> _TEKS UNTUK DIANALISIS_:
Selain itu, peran Leni sebagai pengurus serikat juga membuatnya dalam tekanan. Ia pernah masuk ke dalam daftar pemutusan hubungan kerja (PHK), 2018 lalu. "Untung saja semua karyawan mogok secara bersamaan waktu itu, sehingga perusahaan membatalkan PHK tersebut," ujarnya.
Menurut Leni, buruh adalah profesi penting dalam menopang perekonomian Indonesia. Oleh sebab itu, buruh harus dilindungi.
Resahkan keluarga
RUU Cipta Kerja turut membuat was-was keluarga buruh. Ika Handayani (39), ibu rumah tangga asal Palmerah, Jakarta Barat, misalnya, kini harus mengirit uang belanja. Suaminya, Abdul Manap (40) yang sehari-hari bekerja sebagai pesuruh kantor (office boy/OB), selalu dibayang-bayangi ancaman PHK. Apalagi statusnya hanyalah pekerja alih daya.

> _SOAL UNTUK DIKERJAKAN_:
**1)** Tuliskan kembali seluruh isi artikel tentang buruh mulai dari "Selain itu, peran" terus sampai "buruh harus dilindungi.", tanpa mengubah apa pun.
**2)** Jawab pertanyaan berikut berdasarkan artikel tentang buruh.
(a) Pada tahun berapa Leni masuk daftar PHK?
(b) Dari mana asal Ika Handayani?
(c) Apa pekerjaan Abdul Manap sehari-hari?
**3)** Lanjutkan artikel tentang buruh mulai setelah kalimat terakhirnya.
Materi di bawah ini diambil dari sumber yang berbeda.

[Entri data tersimpan]
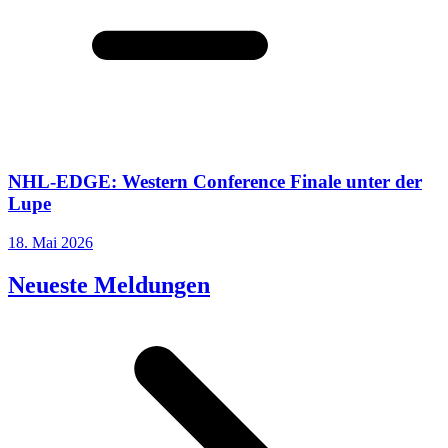
NHL-EDGE: Western Conference Finale unter der
Lupe
18. Mai 2026
Neueste Meldungen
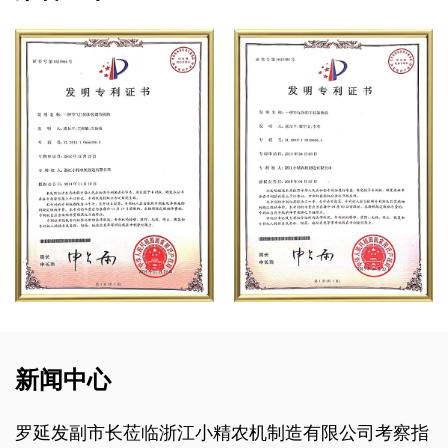
新闻中心
临浙江小精农机制造有限公司考察指
2018中国国际农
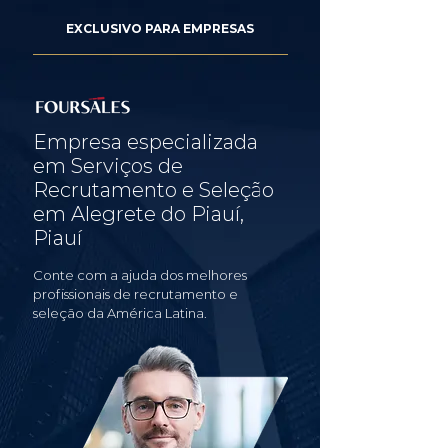
EXCLUSIVO PARA EMPRESAS
Empresa especializada
em Serviços de
Recrutamento e Seleção
em Alegrete do Piauí,
Piauí
Conte com a ajuda dos melhores
profissionais de recrutamento e
seleção da América Latina.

> _JAWABAN TIAP SOAL_:
**1)**
Selain itu, peran Leni sebagai pengurus serikat juga membuatnya dalam tekanan. Ia pernah masuk ke dalam daftar pemutusan hubungan kerja (PHK), 2018 lalu. "Untung saja semua karyawan mogok secara bersamaan waktu itu, sehingga perusahaan membatalkan PHK tersebut," ujarnya.
Menurut Leni, buruh adalah profesi penting dalam menopang perekonomian Indonesia. Oleh sebab itu, buruh harus dilindungi.

**2)**
(a) 2018
(b) Palmerah, Jakarta Barat
(c) Pesuruh kantor (office boy/OB)

**3)**
Selama pandemi ini, setidaknya sudah ada enam rekan OB Abdul yang diberhentikan begitu saja tanpa pesangon. Alasan perusahaan adalah efisiensi. Perusahaan yang berlokasi di Jalan KS Tubun Petamburan, Tanah Abang, Jakarta Pusat, itu, kini hanya mempekerjakan dua OB termasuk Abdul.
"Setiap hari suami bilang, jangan boros-boros. Takutnya kalau kena PHK, kan nggak ada pesangon," kata Ika saat ditemui di rumahnya.
Kekhawatiran Ika dan Abdul bukan tanpa alasan, lantaran PHK bukan sesuatu yang asing bagi mereka. Abdul pernah mencicipi pahitnya PHK massal tiga tahun silam saat masih bekerja sebagai OB di salah satu perusahaan ritel di Kota Tangerang, Banten. Padahal, ia sudah bekerja selama delapan tahun di sana.
"Waktu itu nggak ada pesangon sama sekali. Tapi sama vendor, suami saya dijadikan OB bantuan. Kerjanya pindah-pindah dari satu kantor ke kantor lain," tambah Ika yang juga mantan OB.
Abdul dan Ika kini tinggal di rumah orang tua Ika di Palmerah. Di lahan seluas 14 meter persegi itu, dibangun rumah bersusun tiga. Disitulah pasangan ini bermukim bersama tujuh anggota keluarga lainnya. Rumah itu berbatasan langsung dengan area pemakaman TPU Grogol Kemanggisan.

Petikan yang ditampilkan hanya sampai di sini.